[Saved data entries]
--------------------------------

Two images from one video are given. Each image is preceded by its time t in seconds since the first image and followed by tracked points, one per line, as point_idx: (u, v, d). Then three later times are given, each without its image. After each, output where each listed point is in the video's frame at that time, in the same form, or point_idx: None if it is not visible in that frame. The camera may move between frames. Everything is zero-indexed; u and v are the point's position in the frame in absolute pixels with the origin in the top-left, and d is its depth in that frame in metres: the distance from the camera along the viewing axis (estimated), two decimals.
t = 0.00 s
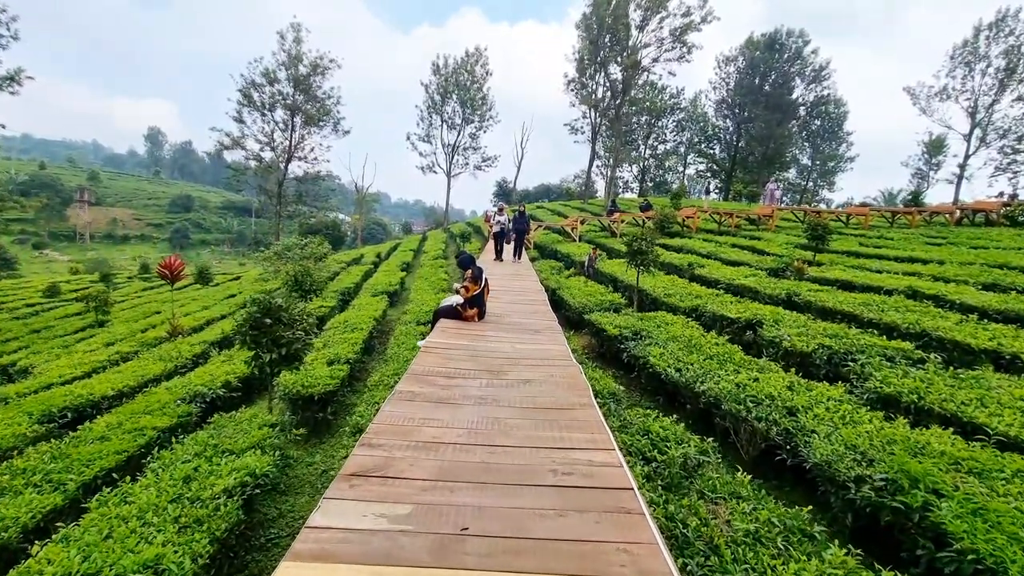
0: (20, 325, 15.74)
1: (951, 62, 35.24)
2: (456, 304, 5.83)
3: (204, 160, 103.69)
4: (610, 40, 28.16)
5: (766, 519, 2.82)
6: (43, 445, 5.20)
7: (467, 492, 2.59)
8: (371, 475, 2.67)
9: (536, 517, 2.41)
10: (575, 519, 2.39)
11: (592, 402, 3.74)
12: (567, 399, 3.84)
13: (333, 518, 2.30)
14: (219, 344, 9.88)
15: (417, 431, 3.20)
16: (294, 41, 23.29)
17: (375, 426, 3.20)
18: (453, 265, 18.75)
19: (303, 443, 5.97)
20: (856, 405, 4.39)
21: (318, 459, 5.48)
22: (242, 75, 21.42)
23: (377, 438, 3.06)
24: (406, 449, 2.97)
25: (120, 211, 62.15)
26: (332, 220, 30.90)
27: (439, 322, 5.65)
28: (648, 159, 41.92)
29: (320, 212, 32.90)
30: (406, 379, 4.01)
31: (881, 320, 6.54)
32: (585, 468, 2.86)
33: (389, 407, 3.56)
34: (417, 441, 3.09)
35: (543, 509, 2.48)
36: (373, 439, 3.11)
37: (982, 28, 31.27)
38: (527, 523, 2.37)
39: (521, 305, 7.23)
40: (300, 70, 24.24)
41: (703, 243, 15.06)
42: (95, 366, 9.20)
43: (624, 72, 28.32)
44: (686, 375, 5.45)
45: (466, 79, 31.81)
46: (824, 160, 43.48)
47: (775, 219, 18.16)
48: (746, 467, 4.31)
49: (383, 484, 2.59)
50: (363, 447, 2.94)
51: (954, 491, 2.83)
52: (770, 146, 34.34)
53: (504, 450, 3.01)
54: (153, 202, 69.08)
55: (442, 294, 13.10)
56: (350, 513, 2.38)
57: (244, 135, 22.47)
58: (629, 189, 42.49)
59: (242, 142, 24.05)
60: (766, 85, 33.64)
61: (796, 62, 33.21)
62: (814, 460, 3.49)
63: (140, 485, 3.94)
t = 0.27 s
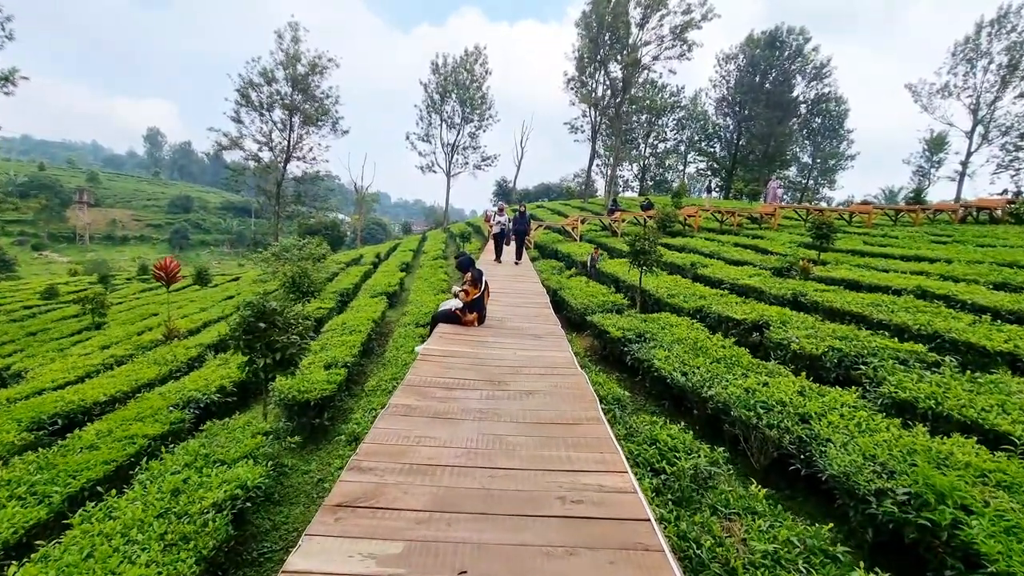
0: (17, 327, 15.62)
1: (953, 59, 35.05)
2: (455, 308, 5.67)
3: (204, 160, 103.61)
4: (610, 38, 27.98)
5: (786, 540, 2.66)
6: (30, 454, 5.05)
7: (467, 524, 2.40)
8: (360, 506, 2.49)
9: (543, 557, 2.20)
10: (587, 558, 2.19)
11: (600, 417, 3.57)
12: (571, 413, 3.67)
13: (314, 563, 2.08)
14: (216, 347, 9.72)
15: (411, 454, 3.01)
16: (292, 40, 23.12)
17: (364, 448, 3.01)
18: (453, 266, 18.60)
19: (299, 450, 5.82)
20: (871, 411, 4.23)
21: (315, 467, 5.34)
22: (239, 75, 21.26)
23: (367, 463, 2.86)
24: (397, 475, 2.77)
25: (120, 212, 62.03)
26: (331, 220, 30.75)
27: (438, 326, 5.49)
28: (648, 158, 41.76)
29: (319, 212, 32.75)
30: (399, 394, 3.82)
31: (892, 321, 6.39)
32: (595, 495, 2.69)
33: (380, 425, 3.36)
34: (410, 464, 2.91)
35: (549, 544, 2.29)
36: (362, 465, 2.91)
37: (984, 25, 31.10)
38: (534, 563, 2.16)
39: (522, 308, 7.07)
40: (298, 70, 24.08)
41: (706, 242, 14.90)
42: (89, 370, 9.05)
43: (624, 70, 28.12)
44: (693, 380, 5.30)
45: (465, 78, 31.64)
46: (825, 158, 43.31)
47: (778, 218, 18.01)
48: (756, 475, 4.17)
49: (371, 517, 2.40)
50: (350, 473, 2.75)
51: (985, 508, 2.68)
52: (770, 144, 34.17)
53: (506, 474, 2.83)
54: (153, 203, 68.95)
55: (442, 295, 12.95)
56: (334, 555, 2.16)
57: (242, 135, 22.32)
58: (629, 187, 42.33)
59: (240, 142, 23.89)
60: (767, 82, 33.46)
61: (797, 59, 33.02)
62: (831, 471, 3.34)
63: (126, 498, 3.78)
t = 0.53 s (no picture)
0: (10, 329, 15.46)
1: (953, 58, 34.94)
2: (452, 311, 5.50)
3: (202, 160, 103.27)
4: (610, 37, 27.84)
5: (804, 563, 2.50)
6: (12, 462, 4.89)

--------------------------------

= Task details =
Return all the records above exactly, pictures omitted.

= Result =
Two images from one video are given. Each image is preceded by its time t in seconds since the first image and followed by tracked points, one per line, as point_idx: (u, v, d). Then three later times are given, each without its image. After each, output where each listed point is in the video's frame at that time, in the same form, or point_idx: None if it is not visible in that frame. The camera may move between frames. Everything is zero-indexed; u and v are the point's position in the frame in absolute pixels with the origin in the top-left, and d is its depth in that frame in metres: the distance from the camera along the viewing axis (estimated), two decimals.
t = 0.00 s
0: (20, 325, 15.74)
1: (951, 62, 35.24)
2: (456, 304, 5.83)
3: (204, 160, 103.69)
4: (610, 40, 28.16)
5: (766, 519, 2.82)
6: (43, 445, 5.20)
7: (467, 492, 2.59)
8: (371, 475, 2.67)
9: (536, 517, 2.41)
10: (575, 519, 2.39)
11: (592, 402, 3.74)
12: (567, 399, 3.84)
13: (333, 518, 2.30)
14: (219, 344, 9.88)
15: (417, 431, 3.20)
16: (294, 41, 23.29)
17: (375, 426, 3.20)
18: (453, 265, 18.75)
19: (303, 443, 5.97)
20: (856, 405, 4.39)
21: (318, 459, 5.48)
22: (242, 75, 21.42)
23: (377, 438, 3.06)
24: (406, 449, 2.97)
25: (120, 211, 62.15)
26: (332, 220, 30.90)
27: (439, 322, 5.65)
28: (648, 159, 41.92)
29: (320, 212, 32.90)
30: (406, 379, 4.01)
31: (881, 320, 6.54)
32: (585, 468, 2.86)
33: (389, 407, 3.56)
34: (417, 441, 3.09)
35: (543, 509, 2.48)
36: (373, 439, 3.11)
37: (982, 28, 31.27)
38: (527, 523, 2.37)
39: (521, 305, 7.23)
40: (300, 70, 24.24)
41: (703, 243, 15.06)
42: (95, 366, 9.20)
43: (624, 72, 28.32)
44: (686, 375, 5.45)
45: (466, 79, 31.81)
46: (824, 160, 43.48)
47: (775, 219, 18.16)
48: (746, 467, 4.31)
49: (383, 484, 2.59)
50: (363, 447, 2.94)
51: (954, 491, 2.83)
52: (770, 146, 34.34)
53: (504, 450, 3.01)
54: (153, 202, 69.08)
55: (442, 294, 13.10)
56: (350, 513, 2.38)
57: (244, 135, 22.47)
58: (629, 189, 42.49)
59: (242, 142, 24.05)
60: (766, 85, 33.64)
61: (796, 62, 33.21)
62: (814, 460, 3.49)
63: (140, 485, 3.94)
t = 0.27 s
0: (17, 327, 15.62)
1: (953, 59, 35.05)
2: (455, 308, 5.67)
3: (204, 160, 103.61)
4: (610, 38, 27.98)
5: (786, 540, 2.66)
6: (30, 454, 5.05)
7: (467, 524, 2.40)
8: (360, 506, 2.49)
9: (543, 557, 2.20)
10: (587, 558, 2.19)
11: (600, 417, 3.57)
12: (571, 413, 3.67)
13: (314, 563, 2.08)
14: (216, 347, 9.72)
15: (411, 454, 3.01)
16: (292, 40, 23.12)
17: (364, 448, 3.01)
18: (453, 266, 18.60)
19: (299, 450, 5.82)
20: (871, 411, 4.23)
21: (315, 467, 5.34)
22: (239, 75, 21.26)
23: (367, 463, 2.86)
24: (397, 475, 2.77)
25: (120, 212, 62.03)
26: (331, 220, 30.75)
27: (438, 326, 5.49)
28: (648, 158, 41.76)
29: (319, 212, 32.75)
30: (399, 394, 3.82)
31: (892, 321, 6.39)
32: (595, 495, 2.69)
33: (380, 425, 3.36)
34: (410, 464, 2.91)
35: (549, 544, 2.29)
36: (362, 465, 2.91)
37: (984, 25, 31.10)
38: (534, 563, 2.16)
39: (522, 308, 7.07)
40: (298, 70, 24.08)
41: (706, 242, 14.90)
42: (89, 370, 9.05)
43: (624, 70, 28.12)
44: (693, 380, 5.30)
45: (465, 78, 31.64)
46: (825, 158, 43.31)
47: (778, 218, 18.01)
48: (756, 475, 4.17)
49: (371, 517, 2.40)
50: (350, 473, 2.75)
51: (985, 508, 2.68)
52: (770, 144, 34.17)
53: (506, 474, 2.83)
54: (153, 203, 68.95)
55: (442, 295, 12.95)
56: (334, 555, 2.16)
57: (242, 135, 22.32)
58: (629, 187, 42.33)
59: (240, 142, 23.89)
60: (767, 82, 33.46)
61: (797, 59, 33.02)
62: (831, 471, 3.34)
63: (126, 498, 3.78)
t = 0.53 s (no picture)
0: (10, 329, 15.46)
1: (953, 58, 34.94)
2: (452, 311, 5.50)
3: (202, 160, 103.27)
4: (610, 37, 27.84)
5: (804, 563, 2.50)
6: (12, 462, 4.89)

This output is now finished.